Pirate Bay Co-Founder Peter Sunde has created a new device which might well infuriate music industry moguls. The Kopimashin is an 'art project' which is designed to automatically generate a $10,000,000 daily loss for the music industry based on the industry's own value of a copy. All the device does is make 100 copies of the Gnarls Barkley track 'Crazy' every second, which tallies up to over 8 million copies a day of the $1.25 music track.
Peter Sunde was in prison last year due to his involvement with the Pirate Bay. However he hasn't lost his core values which make him frustrated at the value the entertainment industry puts on copies. In fact those values are a direct burden upon his life, as he still owes various film and music companies millions in damages, reports TorrentFreak. Despite the recent memory of prison, Sunde has created this controversial art project racking up millions in losses for the music industry for every day that it is switched on. Incongruously Sunde believes that in the real connected world piracy positively affects digital goods sales.

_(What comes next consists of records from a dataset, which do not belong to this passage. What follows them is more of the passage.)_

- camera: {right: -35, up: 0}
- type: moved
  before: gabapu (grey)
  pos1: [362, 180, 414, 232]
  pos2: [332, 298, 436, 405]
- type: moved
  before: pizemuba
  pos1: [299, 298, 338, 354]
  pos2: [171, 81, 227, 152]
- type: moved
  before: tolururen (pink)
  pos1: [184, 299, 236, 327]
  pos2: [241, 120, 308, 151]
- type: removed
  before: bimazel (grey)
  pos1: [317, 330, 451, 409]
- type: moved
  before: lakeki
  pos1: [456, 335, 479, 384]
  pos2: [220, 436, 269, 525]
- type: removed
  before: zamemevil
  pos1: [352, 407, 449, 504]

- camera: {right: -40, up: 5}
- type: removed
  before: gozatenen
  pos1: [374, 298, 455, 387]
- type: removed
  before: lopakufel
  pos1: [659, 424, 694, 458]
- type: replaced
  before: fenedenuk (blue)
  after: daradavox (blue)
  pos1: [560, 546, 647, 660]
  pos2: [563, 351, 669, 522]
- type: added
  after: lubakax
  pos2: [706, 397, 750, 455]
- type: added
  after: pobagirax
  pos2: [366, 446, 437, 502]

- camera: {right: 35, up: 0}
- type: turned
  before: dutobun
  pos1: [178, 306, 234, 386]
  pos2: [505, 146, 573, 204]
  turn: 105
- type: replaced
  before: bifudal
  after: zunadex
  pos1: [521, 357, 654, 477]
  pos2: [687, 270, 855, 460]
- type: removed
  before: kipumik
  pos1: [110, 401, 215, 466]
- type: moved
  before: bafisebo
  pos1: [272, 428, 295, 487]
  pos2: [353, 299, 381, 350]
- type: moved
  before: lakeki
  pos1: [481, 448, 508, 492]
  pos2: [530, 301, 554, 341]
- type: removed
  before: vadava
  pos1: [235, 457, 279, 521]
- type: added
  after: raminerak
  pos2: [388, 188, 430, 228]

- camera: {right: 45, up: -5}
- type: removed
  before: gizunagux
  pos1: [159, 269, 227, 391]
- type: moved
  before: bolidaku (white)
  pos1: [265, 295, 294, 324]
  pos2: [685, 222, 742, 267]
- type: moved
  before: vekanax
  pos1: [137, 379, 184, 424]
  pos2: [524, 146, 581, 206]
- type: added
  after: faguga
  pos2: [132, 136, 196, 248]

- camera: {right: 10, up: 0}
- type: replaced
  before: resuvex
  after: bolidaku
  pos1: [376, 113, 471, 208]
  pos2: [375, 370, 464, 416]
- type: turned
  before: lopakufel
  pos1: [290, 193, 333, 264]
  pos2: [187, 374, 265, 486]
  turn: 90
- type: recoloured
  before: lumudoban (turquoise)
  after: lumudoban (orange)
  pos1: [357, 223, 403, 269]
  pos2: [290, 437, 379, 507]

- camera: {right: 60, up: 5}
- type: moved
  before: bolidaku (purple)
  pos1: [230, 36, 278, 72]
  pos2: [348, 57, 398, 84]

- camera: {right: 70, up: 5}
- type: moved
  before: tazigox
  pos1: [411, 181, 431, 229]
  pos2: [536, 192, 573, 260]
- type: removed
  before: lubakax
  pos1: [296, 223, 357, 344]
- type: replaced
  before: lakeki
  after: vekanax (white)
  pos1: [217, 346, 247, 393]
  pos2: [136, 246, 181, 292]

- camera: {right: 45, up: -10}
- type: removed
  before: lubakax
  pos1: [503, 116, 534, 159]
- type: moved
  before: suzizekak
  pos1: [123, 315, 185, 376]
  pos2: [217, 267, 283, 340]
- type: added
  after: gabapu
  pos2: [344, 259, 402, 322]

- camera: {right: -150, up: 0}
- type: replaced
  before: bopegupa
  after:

"I want to show the absurdity on the process of putting a value to a copy. The machine is made to be very blunt and open about the fact that it’s not a danger to any industry at all," Sunde told TorrentFreak. "But following their rhetoric and mindset it will bankrupt them. I want to show with a physical example – that also is really beautiful in its own way – that putting a price to a copy is futile."
The Kopimashin is made up of a Raspberry Pi with a three line LCD display, running some custom Python code. As mentioned in the intro, it copies a $1.25 music track 100 times a second. However the copied track is sent to /dev/null so isn't permanently stored. The lines of the Kopimashin LCD report the device serial number, the number of copies made so far and the supposed dollar value in losses for the record labels.
Sunde is making 13 Kopimashin devices to distribute to various exhibitions and galleries. He also recently contacted the Guinness Book of Records, who are reviewing his application for inclusion in the book.